Em um trecho do video, o narrador chega a dizer que há acusações que deveriam ter sido investigadas pela Polícia Federal, mas que foram arquivadas pelo governo Lula. As investigações teriam sido conduzidas pelo ex-superintendente da PF de São Paulo, delegado Rodrigo Bartolomei, que teria acusado um ministro de desvio de verbas junto com Lula. A afirmação é vaga e não encontra base na realidade.
Rodrigo Bartolomei não fez acusações contra Lula. Ao pesquisar pelo nome dele associado ao de ministros, os resultados indicam reportagens citando dois ministros do governo de Jair Bolsonaro. Um deles é André Mendonça, dono de um celular que Bartolomei ajudou a recuperar em operação em uma favela no Rio de Janeiro. O outro é Milton Ribeiro, alvo de investigação da PF no âmbito do escândalo do MEC. Neste caso, Bartolomei não era o responsável pelo inquérito, e sim um dos delegados intimados a prestar depoimento na investigação que apurava suposta interferência da PF na operação contra Milton Ribeiro. O delegado que intimou os demais acabou afastado do caso.
Generais não foram condenados pelo STM, nem expulsos do Exército
Assim como a suposta investigação sobre pagamento de propinas é falsa, também não é verdade que o general Ribeiro Paiva e um de seus aliados, o general Kleber Nunes de Vasconcellos, do Comando Militar do Nordeste, tenham sido condenados pelo STM. O STM não respondeu aos pedidos de informação da reportagem, mas o Estadão Verifica buscou por processos envolvendo os dois generais na Justiça Militar: nenhum processo foi localizado mencionando o general Kleber Nunes de Vasconcellos, o que desmente a tese de que ele teria sido condenado a 15 anos de reclusão em uma prisão militar por desviar recursos do orçamento do Exército.
O nome do general Ribeiro Paiva também não aparece em nenhum processo sobre propina ou desvio de recursos públicos. Há apenas um resultado na Justiça Militar, de 25 de janeiro de 2023, com o nome dele. Na época, o advogado Carlos Alexandre Klomfahs entrou com uma petição junto ao STM solicitando que o Tribunal expedisse uma ordem para intervenção militar e determinasse que esta fosse cumprida pelos comandantes do Exército, Marinha e Aeronáutica – daí porque Ribeiro Paiva, qu tinha acabado de ser nomeado comandante de Exercito, é citado no documento.

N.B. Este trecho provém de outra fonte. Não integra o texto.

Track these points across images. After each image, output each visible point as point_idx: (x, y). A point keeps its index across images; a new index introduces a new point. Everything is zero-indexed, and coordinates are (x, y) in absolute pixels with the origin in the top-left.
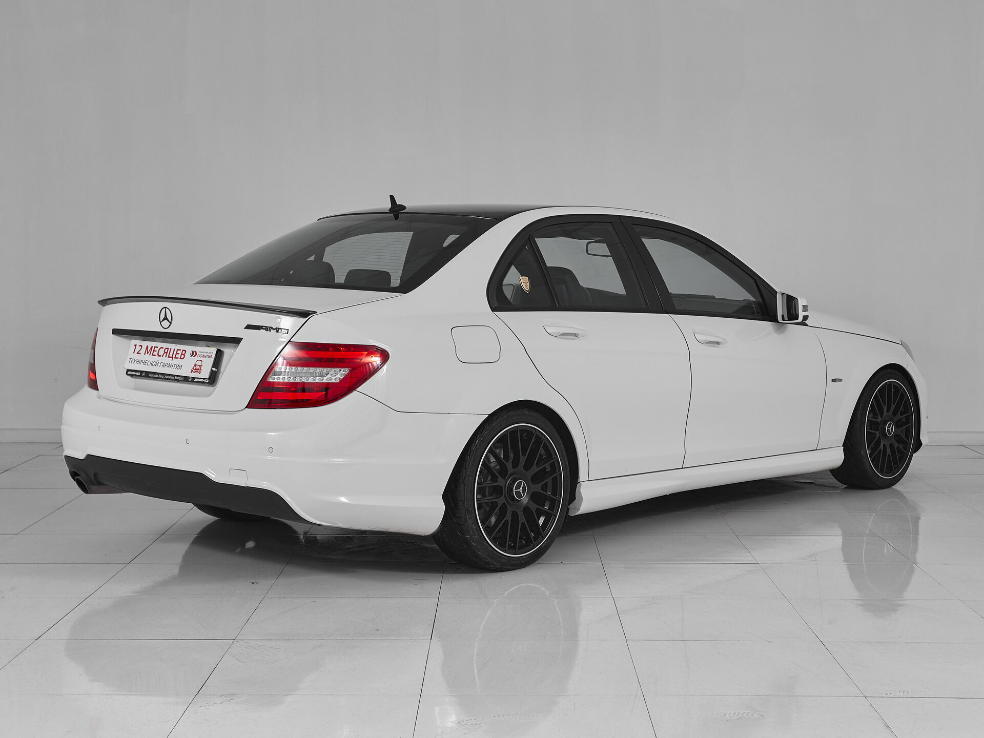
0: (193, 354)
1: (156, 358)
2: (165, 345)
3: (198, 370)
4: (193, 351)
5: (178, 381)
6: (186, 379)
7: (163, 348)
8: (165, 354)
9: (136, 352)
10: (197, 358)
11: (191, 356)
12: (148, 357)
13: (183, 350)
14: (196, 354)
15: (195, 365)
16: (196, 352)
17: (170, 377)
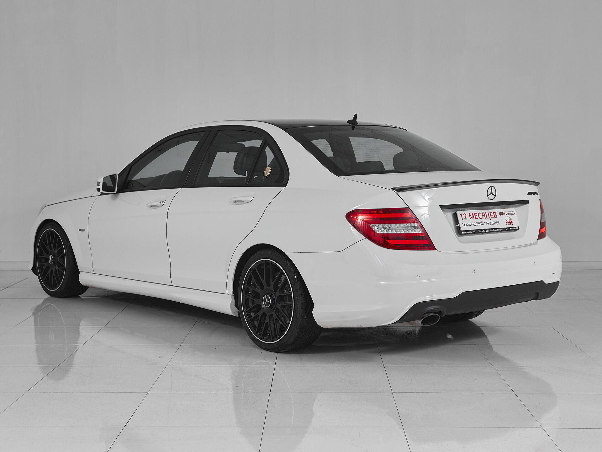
0: (501, 214)
1: (479, 221)
2: (481, 211)
3: (510, 222)
4: (500, 212)
5: (500, 231)
6: (504, 230)
7: (480, 213)
8: (484, 217)
9: (464, 218)
10: (504, 216)
11: (501, 215)
12: (473, 221)
13: (494, 213)
14: (503, 214)
15: (507, 220)
16: (502, 212)
17: (494, 230)
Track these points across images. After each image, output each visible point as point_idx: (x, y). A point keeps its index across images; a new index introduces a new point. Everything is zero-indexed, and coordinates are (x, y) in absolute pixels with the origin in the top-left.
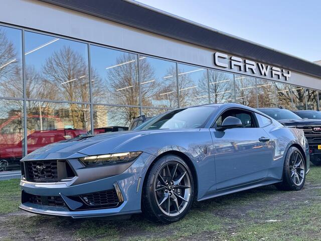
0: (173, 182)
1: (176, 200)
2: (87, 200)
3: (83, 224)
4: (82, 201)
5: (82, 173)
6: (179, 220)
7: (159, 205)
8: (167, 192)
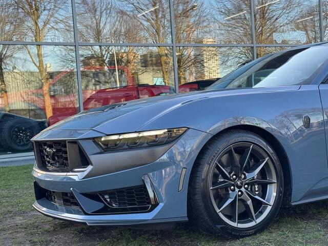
0: (245, 175)
1: (249, 202)
2: (108, 200)
3: (114, 233)
4: (102, 202)
5: (98, 160)
6: (255, 234)
7: (218, 211)
8: (234, 190)
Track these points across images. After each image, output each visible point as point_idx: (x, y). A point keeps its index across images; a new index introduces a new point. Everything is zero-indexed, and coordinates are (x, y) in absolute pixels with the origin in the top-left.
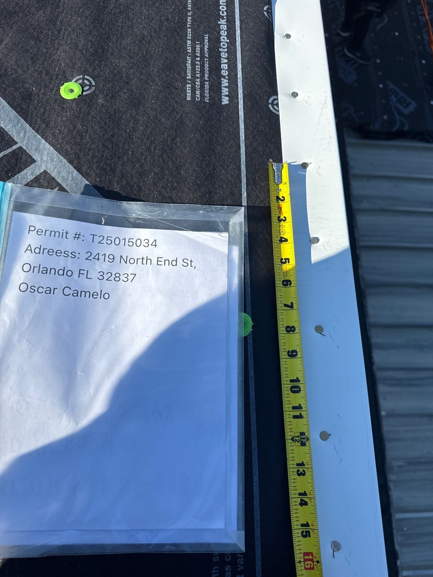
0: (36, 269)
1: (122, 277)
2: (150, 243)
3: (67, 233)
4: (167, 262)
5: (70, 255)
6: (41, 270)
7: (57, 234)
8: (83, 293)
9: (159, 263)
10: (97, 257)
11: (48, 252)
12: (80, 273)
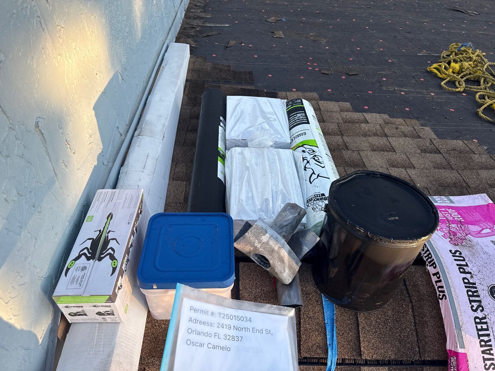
0: (195, 332)
1: (236, 338)
2: (248, 320)
3: (208, 312)
4: (257, 331)
5: (210, 325)
6: (197, 332)
7: (203, 312)
8: (217, 347)
9: (254, 331)
10: (222, 326)
11: (200, 322)
12: (215, 335)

O advogado argumentava que o STM tinha legitimidade e competência para, diante de um “quadro fático que permitiria ‘inferir da imprescindibilidade de intervenção militar’, à luz do art. 142 da Constituição Federal de 1988″, conceder uma liminar para busca e apreensão/exibição do código fonte [das urnas] na Sede do Tribunal Superior Eleitoral”. O ministro do STM general Lúcio Mário de Barros Góes negou o pedido e afirmou que, além de o STM não ter competência para o caso, não vislumbrava “plausibilidade jurídica dos argumentos expostos” pelo autor da petição.
Ministro Lourival Carvalho não é relator de processos contra Moraes
Diferentemente do que dizem os vídeos, o ministro do STM Lourival Carvalho não é o relator de processos na Corte militar envolvendo Alexandre de Moraes. Uma busca pelo nome do ministro do STF entre processos no Superior Tribunal Militar retorna 17 resultados, entre pedidos de prisão, de impeachment e de suspensão de decisões tomadas por Moraes.
Nenhum deles tem o ministro Lourival Carvalho como relator – a maioria parte, dez deles, esteve sob a relatoria do ministro Artur Vidigal de Oliveira. Nenhum dos pedidos avançou no STM – todos foram negados, principalmente pelo fato de o STM não ter competência para julgar as ações.
Procurado, o STF informou nao ter nenhuma informação sobre investigações como as citadas nos vídeos, muito menos de pedidos de prisão.